Work order A »
Rewrite the lines in the entries below, putting "daily baby" in place of "daily bebe" and changing nothing else. Leave out the pictures.

Exercise text »
|---|

Artificial Intelligence and Art: How AI is Taking Over the Field

The ethical dilemma that AI artists are facing.

By: BB 9.1, Rose 9.1



Nowadays, we as humans are becoming more and more reliant on robots and Artificial Intelligence (AI) to perform tasks for us. When you think about it, just the apps and AI in our phones alone have outperformed and replaced hundreds of past inventions, and it’s only getting easier for us as we move forward.

With a simple press or scroll, we’ve outdone inventions like TVs, radios and cameras, not to mention other futuristic tasks which would have been that much more difficult. Instead of having to carry loads from the supermarket back home, we can press a button and wait less than minutes to have everything delivered to our doorstep. Despite that, the subject of this article isn’t about the countless old machines and inventions we are replacing and improving, but about artists.

|---|

Work order B »
List the inventions that the article on AI and art says we have outdone with a simple press or scroll.

[Data records]
|---|

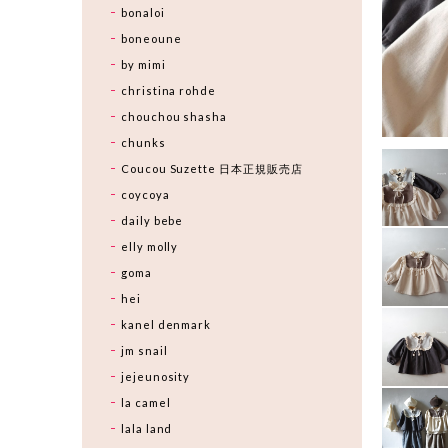
bonaloi
boneoune
by mimi
christina rohde
chouchou shasha
chunks
Coucou Suzette 日本正規販売店
coycoya
daily bebe
elly molly
goma
hei
kanel denmark
jm snail
jejeunosity
la camel
lala land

|---|

Task result A »
bonaloi
boneoune
by mimi
christina rohde
chouchou shasha
chunks
Coucou Suzette 日本正規販売店
coycoya
daily baby
elly molly
goma
hei
kanel denmark
jm snail
jejeunosity
la camel
lala land

Task result B »
TVs, radios, cameras